Tree : [Empty, Node { label : Str, children : Set Tree }]
Tree : [Empty, Node { label : Str, children : List Tree }]

view this post on Zulip Aurélien Geron (Sep 20 2024 at 03:50):

Thanks for looking into this. Perhaps issue #7098 is also linked to this infinite recursion bug?

view this post on Zulip Aurélien Geron (Sep 20 2024 at 03:55):

Isaac Van Doren said:

I haven’t read the instructions so not sure about the context, but would it work to keep using a list but make the tests ignore order? That might be easier for the students

That's actually what I did, but if sets can be hashed and compared for equality while ignoring the order, then they pretty much fit the exercise perfectly, and I think it the code will be simpler for the users. Plus we don't have any exercise that uses sets yet, so it's properly a good chance to use them. And also this exercise is the hardest I'm seen yet, so users will be expecting (and probably hoping for) some complexity.

view this post on Zulip Brendan Hansknecht (Sep 20 2024 at 04:10):

#7098 is different.
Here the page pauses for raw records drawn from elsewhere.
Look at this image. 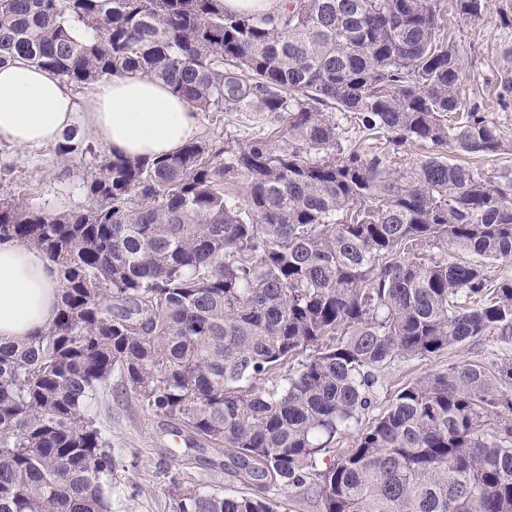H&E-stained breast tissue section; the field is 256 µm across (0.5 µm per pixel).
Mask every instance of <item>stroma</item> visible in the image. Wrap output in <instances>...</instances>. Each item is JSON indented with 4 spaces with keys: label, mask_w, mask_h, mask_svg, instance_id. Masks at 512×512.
Instances as JSON below:
<instances>
[{
    "label": "stroma",
    "mask_w": 512,
    "mask_h": 512,
    "mask_svg": "<svg viewBox=\"0 0 512 512\" xmlns=\"http://www.w3.org/2000/svg\"><path fill=\"white\" fill-rule=\"evenodd\" d=\"M512 16V0H491L485 18L473 22L454 17L453 34L464 70V97L489 99L488 110L501 135L512 139V108L494 105L495 75L512 69V27L503 25L501 14ZM341 144L345 150L365 153L389 149L393 171L406 172L432 155L429 144L410 140L388 147L385 139L372 140L353 114L339 116ZM271 139L278 148L294 147L277 115L264 112H202L198 115L196 141L235 149L255 138ZM106 149L93 143L91 151H78L60 159L54 145L22 150L0 141V199L54 213L79 211L88 204L84 180ZM512 349V337L489 336L455 345L438 355L399 357L377 373L374 401L362 417L370 425L391 404L405 385L448 366L465 362L489 363ZM112 436V456L117 465L112 481V512H173V483L180 482L227 495L253 493L251 485L238 480L224 466L223 448H189L173 442L170 419L153 415L122 392L120 378L88 407Z\"/></svg>",
    "instance_id": "1"
}]
</instances>
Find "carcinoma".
Masks as SVG:
<instances>
[{
	"instance_id": "1",
	"label": "carcinoma",
	"mask_w": 512,
	"mask_h": 512,
	"mask_svg": "<svg viewBox=\"0 0 512 512\" xmlns=\"http://www.w3.org/2000/svg\"><path fill=\"white\" fill-rule=\"evenodd\" d=\"M285 2L271 15L0 0V67L23 58L76 85L138 72L194 112H275L300 143L110 154L80 211L0 202V241L40 250L58 281L53 323L0 345V512H112V437L87 406L116 373L175 434L224 444L261 491L314 476L324 512H512L511 356L418 379L361 427L394 359L512 333V278L485 272L512 259V184L438 157L395 177L384 153L343 150L333 112L392 145L492 157L512 140L462 96L442 0ZM453 2L473 21L490 9ZM495 87L507 108L512 70ZM85 142L70 128L56 153ZM236 181L241 196L224 188ZM448 241L477 260L409 256ZM172 499L173 512H278L257 493L176 484ZM355 437L356 433L351 432L345 433L336 439V441L330 445V448H327L326 451H323L322 454L318 457L316 470L323 471L326 467H329L342 451L346 450L347 448H351Z\"/></svg>"
}]
</instances>
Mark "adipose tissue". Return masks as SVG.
<instances>
[{"label": "adipose tissue", "instance_id": "1", "mask_svg": "<svg viewBox=\"0 0 512 512\" xmlns=\"http://www.w3.org/2000/svg\"><path fill=\"white\" fill-rule=\"evenodd\" d=\"M85 116L92 137L126 157H163L189 143L196 115L163 81L138 73L100 80L80 102L57 74L23 60L0 68V140L36 149ZM56 274L38 250L0 242V344L51 324Z\"/></svg>", "mask_w": 512, "mask_h": 512}]
</instances>
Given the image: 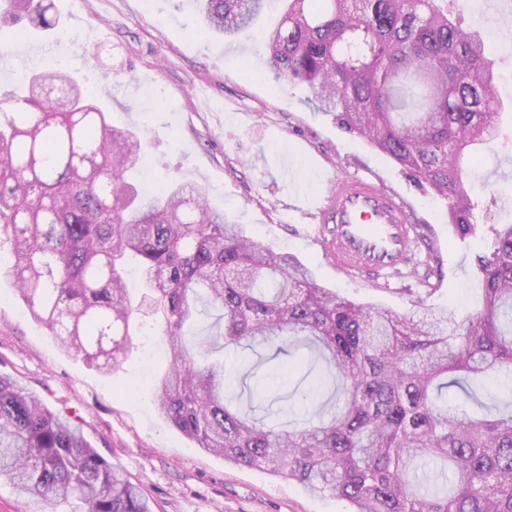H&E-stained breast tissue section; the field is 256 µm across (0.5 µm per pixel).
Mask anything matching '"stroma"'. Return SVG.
Here are the masks:
<instances>
[{
    "label": "stroma",
    "mask_w": 512,
    "mask_h": 512,
    "mask_svg": "<svg viewBox=\"0 0 512 512\" xmlns=\"http://www.w3.org/2000/svg\"><path fill=\"white\" fill-rule=\"evenodd\" d=\"M55 3L64 28L84 45L82 57L45 53L44 36L27 20L0 22V56L14 60L0 70L1 91L18 87L35 68L76 72L89 79L113 125L141 133L140 159L130 177L139 192L153 180L207 187L212 207L275 250L298 256L320 285L350 300L402 313L419 300L460 317L474 312L482 295L475 254L494 227L512 223V208L492 202L493 196L512 195V0H503L495 18L487 0L458 3L467 21L490 20L511 33L494 50L505 137L469 183L482 203L470 237L456 234L444 200L343 129L335 115L318 111L305 85L275 77L258 35L272 28L276 12L254 30L222 41L203 32L197 0ZM132 74L138 83L122 94ZM368 171L405 199L416 223L427 225L437 255L433 292H425L415 275L385 286L344 277L316 245L317 225L309 212L327 178ZM160 340L159 329L145 325L132 337L120 367L105 373L65 352L18 299L11 281L0 280V375L17 380L53 411L74 417L92 447L143 488L152 512H350L346 500L314 496L270 471L224 462L166 424L152 393L166 365L157 349ZM287 362V355L275 358L260 348L225 354L234 406L263 420L267 407L250 394H271L280 399L278 422L285 425L316 410V403L302 399L312 386H320L321 400L330 398L334 383L323 366L292 375L284 369Z\"/></svg>",
    "instance_id": "35a3bbf8"
}]
</instances>
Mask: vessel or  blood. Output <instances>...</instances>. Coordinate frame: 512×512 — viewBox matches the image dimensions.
<instances>
[{
    "label": "vessel or blood",
    "instance_id": "obj_1",
    "mask_svg": "<svg viewBox=\"0 0 512 512\" xmlns=\"http://www.w3.org/2000/svg\"><path fill=\"white\" fill-rule=\"evenodd\" d=\"M319 244L336 269L364 280L400 273L413 259L409 207L370 177H334L314 213Z\"/></svg>",
    "mask_w": 512,
    "mask_h": 512
}]
</instances>
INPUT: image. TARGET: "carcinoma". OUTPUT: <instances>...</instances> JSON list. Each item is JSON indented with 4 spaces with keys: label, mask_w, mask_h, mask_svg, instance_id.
I'll return each mask as SVG.
<instances>
[{
    "label": "carcinoma",
    "mask_w": 512,
    "mask_h": 512,
    "mask_svg": "<svg viewBox=\"0 0 512 512\" xmlns=\"http://www.w3.org/2000/svg\"><path fill=\"white\" fill-rule=\"evenodd\" d=\"M268 0H201L203 31L235 38ZM458 0H288L270 32L278 78L308 85L325 112L448 203V220L476 233L478 202L463 159L502 135L493 61ZM46 32L54 0H0ZM0 270L68 352L108 370L134 323L163 327L169 364L154 402L160 418L240 467L266 468L351 512H512V401L480 416L474 385L512 375V224L475 255L484 288L458 320L423 301L400 314L317 283L296 257L245 234L213 209L206 189L178 184L150 198L127 180L142 148L116 129L86 85L37 70L0 95ZM141 260L148 293L131 299L123 260ZM218 313L197 344V303ZM310 342L337 373L343 402L318 421L269 427L231 409L224 350L280 354ZM457 388L455 404L446 393ZM57 512H150L141 487L10 377L0 376V482Z\"/></svg>",
    "instance_id": "carcinoma-1"
}]
</instances>
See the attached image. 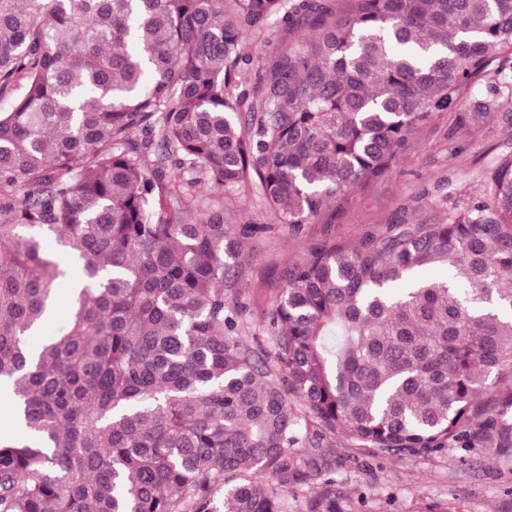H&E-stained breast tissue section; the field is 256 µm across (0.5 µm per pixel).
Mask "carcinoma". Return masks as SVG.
Segmentation results:
<instances>
[{"label": "carcinoma", "mask_w": 512, "mask_h": 512, "mask_svg": "<svg viewBox=\"0 0 512 512\" xmlns=\"http://www.w3.org/2000/svg\"><path fill=\"white\" fill-rule=\"evenodd\" d=\"M274 16L298 37L244 128L243 33ZM511 63L512 0H0V512H287L338 436L512 462V150L448 223L288 265L270 355L228 302L263 226L183 211L253 186L295 232L331 224L437 113L451 138L511 103ZM308 512H340L330 485Z\"/></svg>", "instance_id": "cac0c4a2"}]
</instances>
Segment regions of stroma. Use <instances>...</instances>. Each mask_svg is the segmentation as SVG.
I'll return each instance as SVG.
<instances>
[{"label":"stroma","instance_id":"obj_1","mask_svg":"<svg viewBox=\"0 0 512 512\" xmlns=\"http://www.w3.org/2000/svg\"><path fill=\"white\" fill-rule=\"evenodd\" d=\"M295 38L279 17L261 32L245 33L236 95L252 102L261 67ZM512 106L477 125L449 135L447 114L412 137L404 160L386 179L358 194L355 205L337 223L307 224L301 232L277 223L258 192L245 190L224 200L225 223L259 224L263 230L243 241V256L232 270L230 305L241 308L239 322L247 335L266 339L267 316L273 308L284 274L308 246L328 236L358 241L368 231L389 224L444 223L449 192L483 189L482 170L505 152L506 117ZM462 149L461 162L448 166V145ZM331 479L341 512H512V464L494 456L456 448L402 456H366L344 437H337L332 468L304 486L285 489L288 512H306L307 502Z\"/></svg>","mask_w":512,"mask_h":512}]
</instances>
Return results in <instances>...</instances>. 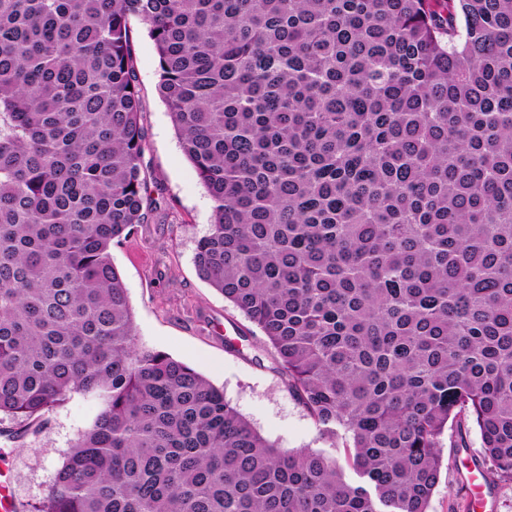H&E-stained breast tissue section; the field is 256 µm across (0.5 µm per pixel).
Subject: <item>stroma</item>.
<instances>
[{"mask_svg": "<svg viewBox=\"0 0 512 512\" xmlns=\"http://www.w3.org/2000/svg\"><path fill=\"white\" fill-rule=\"evenodd\" d=\"M136 74L145 131L143 165L158 204L145 223L113 245L132 306L137 341L181 360L223 389L225 399L265 438L284 449L324 448L314 420L289 393L272 348L260 330L198 275L196 243L212 221V202L186 159L166 106L157 94L159 62L143 25L132 21ZM98 411L77 396L23 432L0 420V448L20 504L43 497L69 446ZM442 471L429 512H467L456 476L458 460L441 443Z\"/></svg>", "mask_w": 512, "mask_h": 512, "instance_id": "stroma-1", "label": "stroma"}]
</instances>
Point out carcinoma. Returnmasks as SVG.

You just have infinite recursion leading to a stack overflow (really not sure why so many roc stack overflows lead to segfaults)

view this post on Zulip Brendan Hansknecht (Sep 20 2024 at 04:10):

help node1.children node2.children instead of help [tree1] [tree2]

view this post on Zulip Brendan Hansknecht (Sep 20 2024 at 04:10):

And yeah, Set is definitely the right tool here once we fix the hashing bug here.

view this post on Zulip Aurélien Geron (Sep 20 2024 at 04:22):

Oh yes, I missed the infinite recursion, thanks @Brendan Hansknecht . The code continues to crash, but it looks like it's because of the List.dropAtissue (#7065), which you recently fixed. With these two fixes, the code works fine.

view this post on Zulip Aurélien Geron (Sep 20 2024 at 04:58):

I closed #7098, since it was a bug in my code (+ the List.dropAt issue #7065).

I also opened #7108 regarding the infinite loop issue with recursive types involving containers.

And if you're interested in the Exercism exercise that I'm working on, I submitted a draft PR (the code isn't fully tested yet due to #7108).

view this post on Zulip Brendan Hansknecht (Sep 20 2024 at 04:59):

Thanks for logging things!

view this post on Zulip Isaac Van Doren (Sep 22 2024 at 04:10):

I just noticed a bug related to sets and comparison so thought I would mention it here. When sets are compared within tags, the internal order matters:

# Passes
expect Set.fromList [1, 2] == Set.fromList [1, 2]
# Passes
expect Set.fromList [1, 2] == Set.fromList [2, 1]
# Passes
expect Ok (Set.fromList [1, 2]) == Ok (Set.fromList [1, 2])
# Fails
expect Ok (Set.fromList [1, 2]) == Ok (Set.fromList [2, 1])

view this post on Zulip Brendan Hansknecht (Sep 22 2024 at 16:31):

Wild guess. We aren't correctly resolving abilities and using the opaque set equality operator when it is wrapped in a tag. Instead, it is doing a raw comparison of the internal impl as if the opaque type wasn't there.